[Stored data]
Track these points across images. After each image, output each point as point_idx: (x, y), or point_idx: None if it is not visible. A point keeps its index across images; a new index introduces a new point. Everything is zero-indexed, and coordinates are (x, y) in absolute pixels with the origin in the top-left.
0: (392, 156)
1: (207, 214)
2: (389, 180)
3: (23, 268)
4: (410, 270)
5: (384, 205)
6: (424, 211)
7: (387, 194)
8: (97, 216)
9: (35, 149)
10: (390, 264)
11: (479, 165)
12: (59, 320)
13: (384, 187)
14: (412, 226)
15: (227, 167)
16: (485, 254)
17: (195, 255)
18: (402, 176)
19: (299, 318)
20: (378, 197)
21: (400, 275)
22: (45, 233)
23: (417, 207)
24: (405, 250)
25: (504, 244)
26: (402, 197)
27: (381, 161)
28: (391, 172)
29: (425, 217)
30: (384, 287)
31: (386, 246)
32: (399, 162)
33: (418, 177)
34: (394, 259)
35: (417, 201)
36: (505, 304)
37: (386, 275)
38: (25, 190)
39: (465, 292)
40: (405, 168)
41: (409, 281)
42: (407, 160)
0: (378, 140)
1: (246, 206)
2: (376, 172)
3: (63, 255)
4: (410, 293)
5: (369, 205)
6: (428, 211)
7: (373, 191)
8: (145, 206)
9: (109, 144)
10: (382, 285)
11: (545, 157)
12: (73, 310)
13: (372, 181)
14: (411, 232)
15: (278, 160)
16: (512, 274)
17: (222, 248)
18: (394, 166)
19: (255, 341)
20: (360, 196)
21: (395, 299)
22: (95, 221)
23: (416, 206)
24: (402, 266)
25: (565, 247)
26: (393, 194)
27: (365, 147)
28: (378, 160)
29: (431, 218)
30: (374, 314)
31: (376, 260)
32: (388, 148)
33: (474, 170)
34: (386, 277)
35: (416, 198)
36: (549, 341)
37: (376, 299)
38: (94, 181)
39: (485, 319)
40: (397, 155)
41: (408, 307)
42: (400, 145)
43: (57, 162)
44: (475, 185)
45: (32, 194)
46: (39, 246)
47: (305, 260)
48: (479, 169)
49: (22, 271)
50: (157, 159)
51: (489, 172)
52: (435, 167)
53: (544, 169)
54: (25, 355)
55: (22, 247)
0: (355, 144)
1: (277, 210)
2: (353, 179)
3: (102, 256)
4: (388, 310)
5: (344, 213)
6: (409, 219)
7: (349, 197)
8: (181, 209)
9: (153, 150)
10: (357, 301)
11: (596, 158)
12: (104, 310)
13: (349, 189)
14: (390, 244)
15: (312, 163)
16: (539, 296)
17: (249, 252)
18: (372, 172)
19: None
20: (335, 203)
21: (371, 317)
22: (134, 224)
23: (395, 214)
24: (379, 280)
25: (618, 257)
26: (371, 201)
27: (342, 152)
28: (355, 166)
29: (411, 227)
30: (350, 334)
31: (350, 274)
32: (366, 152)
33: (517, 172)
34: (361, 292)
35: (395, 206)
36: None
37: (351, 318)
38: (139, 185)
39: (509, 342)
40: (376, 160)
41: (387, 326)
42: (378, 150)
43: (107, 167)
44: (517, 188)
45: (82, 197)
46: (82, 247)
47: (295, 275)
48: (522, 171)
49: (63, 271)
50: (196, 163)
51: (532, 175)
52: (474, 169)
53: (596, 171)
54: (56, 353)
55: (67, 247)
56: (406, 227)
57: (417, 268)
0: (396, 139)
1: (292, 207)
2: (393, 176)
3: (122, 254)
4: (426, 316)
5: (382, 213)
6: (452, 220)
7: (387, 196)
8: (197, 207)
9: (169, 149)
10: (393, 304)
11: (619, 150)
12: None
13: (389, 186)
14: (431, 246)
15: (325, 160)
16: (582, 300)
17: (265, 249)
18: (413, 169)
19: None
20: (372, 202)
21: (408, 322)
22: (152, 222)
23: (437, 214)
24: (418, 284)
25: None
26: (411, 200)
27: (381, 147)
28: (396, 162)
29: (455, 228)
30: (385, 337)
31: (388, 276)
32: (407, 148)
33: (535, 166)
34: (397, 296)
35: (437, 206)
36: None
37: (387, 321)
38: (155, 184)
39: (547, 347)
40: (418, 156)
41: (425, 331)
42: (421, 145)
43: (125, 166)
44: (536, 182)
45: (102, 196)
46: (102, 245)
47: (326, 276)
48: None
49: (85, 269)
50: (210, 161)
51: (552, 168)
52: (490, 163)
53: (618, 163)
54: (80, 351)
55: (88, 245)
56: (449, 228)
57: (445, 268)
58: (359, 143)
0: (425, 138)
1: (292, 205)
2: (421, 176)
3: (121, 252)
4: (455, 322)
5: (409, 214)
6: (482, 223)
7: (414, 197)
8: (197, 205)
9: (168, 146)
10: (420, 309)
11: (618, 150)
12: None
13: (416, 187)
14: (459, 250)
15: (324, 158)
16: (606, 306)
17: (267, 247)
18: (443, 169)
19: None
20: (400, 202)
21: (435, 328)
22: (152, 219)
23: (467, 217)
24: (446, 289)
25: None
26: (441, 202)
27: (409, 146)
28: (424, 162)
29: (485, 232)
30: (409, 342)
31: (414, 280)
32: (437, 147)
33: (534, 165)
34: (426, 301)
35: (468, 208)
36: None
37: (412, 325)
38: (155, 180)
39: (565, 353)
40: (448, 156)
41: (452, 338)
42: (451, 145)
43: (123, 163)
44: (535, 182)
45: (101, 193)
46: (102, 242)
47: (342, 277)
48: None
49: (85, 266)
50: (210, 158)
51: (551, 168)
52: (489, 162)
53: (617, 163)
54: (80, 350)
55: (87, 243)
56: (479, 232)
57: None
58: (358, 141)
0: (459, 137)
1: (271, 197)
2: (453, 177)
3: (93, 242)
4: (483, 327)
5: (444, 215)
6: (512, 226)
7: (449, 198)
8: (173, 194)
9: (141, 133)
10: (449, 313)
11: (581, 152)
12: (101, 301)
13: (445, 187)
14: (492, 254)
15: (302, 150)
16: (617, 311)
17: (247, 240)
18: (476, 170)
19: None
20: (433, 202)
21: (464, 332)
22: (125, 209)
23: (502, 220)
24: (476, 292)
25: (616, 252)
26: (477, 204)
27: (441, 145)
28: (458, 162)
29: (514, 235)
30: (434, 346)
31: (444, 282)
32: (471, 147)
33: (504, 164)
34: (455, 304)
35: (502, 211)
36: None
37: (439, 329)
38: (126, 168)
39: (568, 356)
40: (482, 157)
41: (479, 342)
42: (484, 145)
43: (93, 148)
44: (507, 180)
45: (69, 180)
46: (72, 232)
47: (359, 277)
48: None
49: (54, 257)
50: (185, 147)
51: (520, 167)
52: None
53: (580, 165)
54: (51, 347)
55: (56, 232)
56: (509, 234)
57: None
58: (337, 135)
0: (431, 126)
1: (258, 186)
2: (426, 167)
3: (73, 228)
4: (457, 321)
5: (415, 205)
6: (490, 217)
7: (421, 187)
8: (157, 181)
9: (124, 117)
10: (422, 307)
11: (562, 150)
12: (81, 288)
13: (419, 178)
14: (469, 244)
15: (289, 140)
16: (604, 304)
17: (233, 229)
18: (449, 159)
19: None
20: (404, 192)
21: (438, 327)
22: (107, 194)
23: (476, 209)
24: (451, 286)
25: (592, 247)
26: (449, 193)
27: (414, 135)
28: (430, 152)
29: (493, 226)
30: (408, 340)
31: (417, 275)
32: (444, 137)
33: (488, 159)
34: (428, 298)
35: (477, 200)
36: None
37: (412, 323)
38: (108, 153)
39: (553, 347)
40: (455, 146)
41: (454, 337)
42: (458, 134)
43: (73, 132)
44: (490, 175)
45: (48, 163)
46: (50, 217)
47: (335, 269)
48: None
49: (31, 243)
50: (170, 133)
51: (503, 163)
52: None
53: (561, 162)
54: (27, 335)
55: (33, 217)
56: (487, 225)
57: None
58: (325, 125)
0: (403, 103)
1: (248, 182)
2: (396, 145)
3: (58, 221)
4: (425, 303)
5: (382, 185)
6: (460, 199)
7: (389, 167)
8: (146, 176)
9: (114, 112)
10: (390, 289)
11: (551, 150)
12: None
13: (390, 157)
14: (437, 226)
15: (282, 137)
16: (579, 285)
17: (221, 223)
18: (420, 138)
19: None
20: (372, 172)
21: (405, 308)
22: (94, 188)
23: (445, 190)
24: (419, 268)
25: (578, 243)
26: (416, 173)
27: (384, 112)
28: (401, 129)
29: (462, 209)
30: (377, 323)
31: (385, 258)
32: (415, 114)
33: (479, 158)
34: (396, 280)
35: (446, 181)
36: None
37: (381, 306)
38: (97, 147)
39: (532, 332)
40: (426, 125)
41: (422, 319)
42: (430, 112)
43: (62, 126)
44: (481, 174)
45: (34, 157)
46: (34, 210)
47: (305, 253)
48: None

Brief:
Only the lines above starting with the one with "26: (402, 197)" and going through the one with "41: (409, 281)" are to be copied, word for word and with both ends kept.

Task answer:
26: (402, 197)
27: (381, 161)
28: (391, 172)
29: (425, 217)
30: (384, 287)
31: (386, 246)
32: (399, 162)
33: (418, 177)
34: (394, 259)
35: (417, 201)
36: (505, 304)
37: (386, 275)
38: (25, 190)
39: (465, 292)
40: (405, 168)
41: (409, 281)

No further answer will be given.